COLORADO SPRINGS - Rachael Flick had to tell her 7-year-old twins that their father was not coming home. Micah Flick, an El Paso County deputy, was killed February 5 while investigating an auto theft. While life is often hour by hour for Rachael, she said she's comforted by community support.
“I think I can thank the community every day for the rest of our life and it really would not be adequate,” Rachel said to a gathering of reporters Thursday. “I miss so many things about Micah, I miss my partner, my friend, doing life with him.”
Grieving is a really lonely journey. But people - strangers, kids - have tried to make sure that Rachael was not alone.
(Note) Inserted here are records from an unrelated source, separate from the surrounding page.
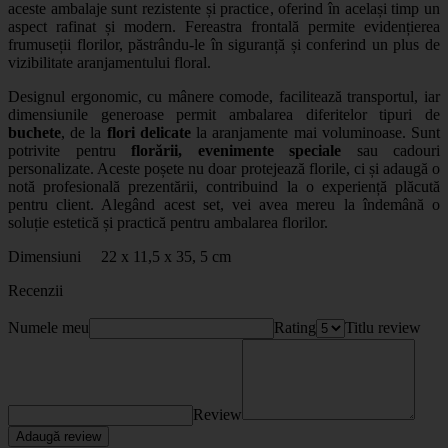
aceste ambalaje sunt rezistente și practice, oferind în același timp un
aspect rafinat și modern. Fereastra frontală permite evidențierea
frumuseții florilor, păstrându-le în siguranță și conferind un plus de
vizibilitate aranjamentului floral.
Designul ergonomic, cu mânere comode, facilitează transportul, iar
dimensiunile generoase permit ambalarea diferitelor tipuri de
buchete
, de la
flori delicate
la aranjamente mai voluminoase. Sunt
potrivite pentru
florării,
evenimente speciale
sau cadouri
personalizate. Aceste poșete nu doar protejează florile, ci și adaugă o
notă profesională prezentării, contribuind la o experiență plăcută
pentru client. Alegând acest set, vei avea mereu la îndemână o
soluție estetică și practică pentru ambalarea florilor.
Dimensiuni 22 x 11,5 x 35, 5 cm
Recenzii
Numele meu
Rating
Titlu review
Review
Adaugă review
“Every card is being read, every gift is opened,” she said. “One of my favorite gifts was receiving a small Ziploc baggy with a couple of quarters from a little girl in a school that I think is probably around the same age as Levi and Eliana (Flick’s 7-year-old twins). Those kinds of things are so precious to us. I just want to thank you guys as a community and as a nation at large.”
The outpouring of support lifted one of Flick’s twins, 7-year-old Eliana, during her father’s funeral.
“Eliana made the comment, she said, ‘mommy, seeing all these people honoring people makes that just a little bit easier - makes my heart a little bit happier.’”
Rachael has several ideas for ways people can affect change and stop the violence against police officers. Three have been killed in Colorado alone since December 31.
“I think it's easy to feel like that one person, that one family making that decision that they're going to honor authority and their family and teach their children about law enforcement doesn't matter, but it really does,” she said. “Just like the little Ziploc baggie of $.75 - those things have power. It takes one person beginning to make that change to make a cultural revolution.”
Rachael suggests people educate themselves about their rights when it comes to being contacted by law enforcement to avoid unnecessary conflicts. She also suggests people educate themselves about what law enforcement does by going on a ride-along, for example, so they might get a better sense of what officers do every day.
And if an officer does something people like, Rachael says you should let them know, so they see the support all the time - not only when someone dies.